Uma lei em Hong Kong limita a intensidade do brilho dos painéis luminosos que cobrem os arranha-céus, mas parece não funcionar. Toda noite, a metrópole chinesa acende em cores estridentes, com anúncios publicitários, desenhos animados projetados nas fachadas e agora até mensagens de boas-vindas à primavera, que estampam a pele de vidro de suas torres à beira do mar.
Essa luz, no entanto, cega mais do que ilumina, à sombra de outra medida que vem se mostrando bem eficaz.
Desde o fim do mês passado, o cerco se fechou sobre o que havia se firmado nas últimas décadas como uma das capitais do mercado de arte global.

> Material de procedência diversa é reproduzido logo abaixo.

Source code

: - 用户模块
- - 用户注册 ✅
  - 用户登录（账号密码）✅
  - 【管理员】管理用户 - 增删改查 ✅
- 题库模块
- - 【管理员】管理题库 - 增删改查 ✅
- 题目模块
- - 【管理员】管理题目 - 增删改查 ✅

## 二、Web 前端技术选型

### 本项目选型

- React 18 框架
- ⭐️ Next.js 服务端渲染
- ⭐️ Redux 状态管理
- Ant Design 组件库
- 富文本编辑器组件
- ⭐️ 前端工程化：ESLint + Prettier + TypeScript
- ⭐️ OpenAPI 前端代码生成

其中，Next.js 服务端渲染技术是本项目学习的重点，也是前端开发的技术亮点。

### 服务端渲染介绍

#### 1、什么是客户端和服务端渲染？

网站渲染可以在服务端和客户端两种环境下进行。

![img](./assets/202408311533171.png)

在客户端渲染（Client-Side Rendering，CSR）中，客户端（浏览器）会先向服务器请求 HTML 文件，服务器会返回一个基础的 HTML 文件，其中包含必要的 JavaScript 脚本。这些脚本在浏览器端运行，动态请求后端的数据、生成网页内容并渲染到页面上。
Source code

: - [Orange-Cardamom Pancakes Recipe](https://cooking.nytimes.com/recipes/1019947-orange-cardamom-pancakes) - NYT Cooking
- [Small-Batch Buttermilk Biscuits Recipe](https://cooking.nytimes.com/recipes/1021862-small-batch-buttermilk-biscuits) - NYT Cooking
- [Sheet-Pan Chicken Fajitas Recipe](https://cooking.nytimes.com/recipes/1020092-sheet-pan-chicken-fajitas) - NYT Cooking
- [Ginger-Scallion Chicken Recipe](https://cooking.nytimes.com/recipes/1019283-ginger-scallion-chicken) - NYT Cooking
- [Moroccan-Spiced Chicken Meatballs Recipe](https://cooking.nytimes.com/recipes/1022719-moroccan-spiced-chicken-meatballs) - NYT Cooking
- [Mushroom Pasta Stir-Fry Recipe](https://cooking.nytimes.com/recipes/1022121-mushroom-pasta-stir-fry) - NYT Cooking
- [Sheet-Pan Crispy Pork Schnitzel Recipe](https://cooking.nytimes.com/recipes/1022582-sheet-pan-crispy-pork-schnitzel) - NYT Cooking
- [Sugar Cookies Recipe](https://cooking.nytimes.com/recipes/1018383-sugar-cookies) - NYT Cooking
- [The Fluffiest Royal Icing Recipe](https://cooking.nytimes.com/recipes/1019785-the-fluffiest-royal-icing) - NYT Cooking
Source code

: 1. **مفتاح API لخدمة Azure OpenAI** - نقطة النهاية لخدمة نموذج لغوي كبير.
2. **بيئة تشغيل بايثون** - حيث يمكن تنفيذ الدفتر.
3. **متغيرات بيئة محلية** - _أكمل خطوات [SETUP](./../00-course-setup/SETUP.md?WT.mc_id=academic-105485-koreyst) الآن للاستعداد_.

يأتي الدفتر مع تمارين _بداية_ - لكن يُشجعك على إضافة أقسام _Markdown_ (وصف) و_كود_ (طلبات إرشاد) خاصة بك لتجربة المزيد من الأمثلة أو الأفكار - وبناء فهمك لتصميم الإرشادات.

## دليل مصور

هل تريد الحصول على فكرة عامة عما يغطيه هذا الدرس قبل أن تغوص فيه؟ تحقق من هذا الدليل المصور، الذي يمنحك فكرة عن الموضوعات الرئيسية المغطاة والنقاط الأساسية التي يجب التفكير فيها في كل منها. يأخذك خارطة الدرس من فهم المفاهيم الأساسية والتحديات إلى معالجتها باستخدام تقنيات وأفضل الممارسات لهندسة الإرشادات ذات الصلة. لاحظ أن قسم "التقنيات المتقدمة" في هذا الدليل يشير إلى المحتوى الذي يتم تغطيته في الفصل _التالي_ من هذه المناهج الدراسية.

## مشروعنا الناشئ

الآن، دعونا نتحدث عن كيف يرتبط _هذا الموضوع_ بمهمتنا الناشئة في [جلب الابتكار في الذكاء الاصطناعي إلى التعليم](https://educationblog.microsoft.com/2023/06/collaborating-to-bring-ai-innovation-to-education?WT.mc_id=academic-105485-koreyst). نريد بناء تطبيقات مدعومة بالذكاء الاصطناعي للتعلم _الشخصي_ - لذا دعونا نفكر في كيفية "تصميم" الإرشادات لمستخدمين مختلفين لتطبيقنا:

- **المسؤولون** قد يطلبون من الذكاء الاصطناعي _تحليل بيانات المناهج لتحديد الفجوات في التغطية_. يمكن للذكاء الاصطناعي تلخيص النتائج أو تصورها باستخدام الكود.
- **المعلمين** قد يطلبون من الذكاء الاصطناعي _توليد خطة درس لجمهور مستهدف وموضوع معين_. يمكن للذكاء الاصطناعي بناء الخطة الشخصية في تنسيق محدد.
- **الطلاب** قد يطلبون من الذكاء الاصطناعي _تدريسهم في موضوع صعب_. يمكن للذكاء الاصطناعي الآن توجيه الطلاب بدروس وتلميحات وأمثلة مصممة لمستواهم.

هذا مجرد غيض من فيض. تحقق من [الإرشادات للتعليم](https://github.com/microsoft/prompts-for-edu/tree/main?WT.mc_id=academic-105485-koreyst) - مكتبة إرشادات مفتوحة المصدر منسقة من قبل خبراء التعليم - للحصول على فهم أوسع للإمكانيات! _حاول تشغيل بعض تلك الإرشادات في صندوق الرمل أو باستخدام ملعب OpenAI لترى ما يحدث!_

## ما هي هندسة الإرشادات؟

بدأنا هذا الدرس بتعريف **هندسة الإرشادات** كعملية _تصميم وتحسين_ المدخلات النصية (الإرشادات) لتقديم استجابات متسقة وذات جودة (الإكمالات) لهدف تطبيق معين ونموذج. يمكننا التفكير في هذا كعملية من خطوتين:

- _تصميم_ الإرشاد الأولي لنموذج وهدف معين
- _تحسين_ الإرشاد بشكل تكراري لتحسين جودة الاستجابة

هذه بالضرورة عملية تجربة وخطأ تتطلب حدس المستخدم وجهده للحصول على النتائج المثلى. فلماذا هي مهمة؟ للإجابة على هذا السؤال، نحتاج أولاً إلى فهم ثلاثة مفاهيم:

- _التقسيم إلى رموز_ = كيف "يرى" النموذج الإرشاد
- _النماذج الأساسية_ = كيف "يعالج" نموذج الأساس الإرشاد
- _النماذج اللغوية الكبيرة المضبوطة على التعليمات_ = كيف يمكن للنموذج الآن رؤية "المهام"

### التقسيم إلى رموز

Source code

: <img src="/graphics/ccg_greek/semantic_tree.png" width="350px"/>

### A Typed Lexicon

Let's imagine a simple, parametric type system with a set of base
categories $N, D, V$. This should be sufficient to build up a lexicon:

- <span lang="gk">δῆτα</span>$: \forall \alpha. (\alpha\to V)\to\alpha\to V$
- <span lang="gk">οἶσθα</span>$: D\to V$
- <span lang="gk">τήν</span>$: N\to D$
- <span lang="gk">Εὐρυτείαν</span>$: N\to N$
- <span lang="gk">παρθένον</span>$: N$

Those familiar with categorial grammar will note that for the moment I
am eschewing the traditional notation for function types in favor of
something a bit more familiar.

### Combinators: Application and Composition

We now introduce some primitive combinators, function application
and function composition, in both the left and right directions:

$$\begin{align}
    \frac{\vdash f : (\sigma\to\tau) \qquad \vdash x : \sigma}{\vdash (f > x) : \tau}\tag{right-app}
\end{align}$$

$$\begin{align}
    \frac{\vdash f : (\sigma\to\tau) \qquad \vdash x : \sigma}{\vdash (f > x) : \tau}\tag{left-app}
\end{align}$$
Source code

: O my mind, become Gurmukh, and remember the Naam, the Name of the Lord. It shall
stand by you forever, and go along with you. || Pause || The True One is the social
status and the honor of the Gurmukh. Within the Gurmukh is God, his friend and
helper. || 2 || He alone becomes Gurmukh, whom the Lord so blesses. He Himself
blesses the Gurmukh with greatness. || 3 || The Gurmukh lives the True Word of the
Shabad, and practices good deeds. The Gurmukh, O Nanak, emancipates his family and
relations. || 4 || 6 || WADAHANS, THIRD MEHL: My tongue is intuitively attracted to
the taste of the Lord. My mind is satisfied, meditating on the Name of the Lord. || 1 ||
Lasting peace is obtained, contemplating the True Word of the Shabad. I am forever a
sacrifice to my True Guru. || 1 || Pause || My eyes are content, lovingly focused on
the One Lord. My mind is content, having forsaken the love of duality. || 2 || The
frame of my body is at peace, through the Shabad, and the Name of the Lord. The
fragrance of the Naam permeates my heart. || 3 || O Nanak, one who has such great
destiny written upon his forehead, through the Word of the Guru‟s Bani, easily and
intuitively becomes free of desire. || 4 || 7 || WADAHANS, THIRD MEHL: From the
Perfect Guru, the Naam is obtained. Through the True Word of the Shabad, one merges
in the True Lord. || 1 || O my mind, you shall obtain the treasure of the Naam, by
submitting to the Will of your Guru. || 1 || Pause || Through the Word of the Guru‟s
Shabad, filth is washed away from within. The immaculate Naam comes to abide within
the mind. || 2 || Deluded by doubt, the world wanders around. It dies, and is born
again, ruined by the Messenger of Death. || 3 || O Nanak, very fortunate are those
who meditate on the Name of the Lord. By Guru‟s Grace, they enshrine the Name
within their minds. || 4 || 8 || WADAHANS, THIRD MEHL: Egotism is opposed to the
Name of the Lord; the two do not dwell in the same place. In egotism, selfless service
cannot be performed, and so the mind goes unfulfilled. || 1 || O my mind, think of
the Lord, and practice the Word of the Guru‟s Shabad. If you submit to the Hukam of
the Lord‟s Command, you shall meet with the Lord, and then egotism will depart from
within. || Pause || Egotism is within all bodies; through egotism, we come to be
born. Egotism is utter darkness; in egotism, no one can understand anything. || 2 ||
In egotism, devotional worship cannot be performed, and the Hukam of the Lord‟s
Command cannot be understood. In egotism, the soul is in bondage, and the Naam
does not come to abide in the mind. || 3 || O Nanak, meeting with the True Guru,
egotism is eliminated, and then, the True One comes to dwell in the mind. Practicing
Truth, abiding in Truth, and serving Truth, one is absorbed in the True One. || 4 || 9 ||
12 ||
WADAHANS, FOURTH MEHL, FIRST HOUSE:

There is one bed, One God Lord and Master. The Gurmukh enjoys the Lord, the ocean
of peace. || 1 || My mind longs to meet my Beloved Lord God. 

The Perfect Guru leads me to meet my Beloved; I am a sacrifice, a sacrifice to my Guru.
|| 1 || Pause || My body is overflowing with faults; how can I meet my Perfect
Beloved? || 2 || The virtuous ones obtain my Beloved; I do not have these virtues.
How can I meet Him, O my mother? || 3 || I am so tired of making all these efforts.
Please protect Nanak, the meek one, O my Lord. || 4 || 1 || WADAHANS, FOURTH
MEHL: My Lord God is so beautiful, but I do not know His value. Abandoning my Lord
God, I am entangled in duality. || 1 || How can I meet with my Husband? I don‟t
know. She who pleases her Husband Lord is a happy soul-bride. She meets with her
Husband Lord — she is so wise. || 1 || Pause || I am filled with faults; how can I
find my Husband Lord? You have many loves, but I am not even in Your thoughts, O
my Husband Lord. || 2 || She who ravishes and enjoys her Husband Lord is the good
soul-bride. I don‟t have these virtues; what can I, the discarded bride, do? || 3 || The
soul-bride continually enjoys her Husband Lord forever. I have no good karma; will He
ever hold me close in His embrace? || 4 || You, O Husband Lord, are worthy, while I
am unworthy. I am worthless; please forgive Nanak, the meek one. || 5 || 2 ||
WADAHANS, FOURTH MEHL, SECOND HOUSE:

Um adendo à polêmica Lei de Segurança Nacional, que há quatro anos já vinha provocando um êxodo de artistas, o chamado Artigo 23 agora impõe uma mordaça a qualquer tipo de protesto político e sufoca a liberdade de expressão, ameaçando prender críticos às autoridades e também aqueles que não denunciarem potenciais críticos, a chamada "traição por imprudência".
"Isso foi o último prego no caixão da nossa liberdade", resume Kacey Wong, um dos artistas mais conhecidos de Hong Kong, famoso por performances a favor da democracia, agora no exílio em Taiwan. "Essa é uma ferramenta política disfarçada de lei para silenciar qualquer oposição."
Wong foi embora da cidade dizendo sentir estar a caminho do próprio funeral. Isso foi há três anos, quando ele já notava uma mudança drástica de rumos para quem sempre falou o que pensava.
"Artistas são criaturas sensíveis, então, quando o ambiente fica desse jeito, ou eles vão embora ou se censuram", ele diz. "Aqueles que ficam passam por um processo de autoesquecimento, uma espécie de amnésia autoinfligida."
Sua carta de despedida foi um filme gravado em Hong Kong, mas montado já no exílio e divulgado também no além-mar.
Em cena, ele passeia pelas ruas nos arredores de seu antigo ateliê tocando no acordeão uma canção que diz "um dia nos veremos de novo", uma carta de amor à cidade que precisou deixar para trás, sem aviso prévio.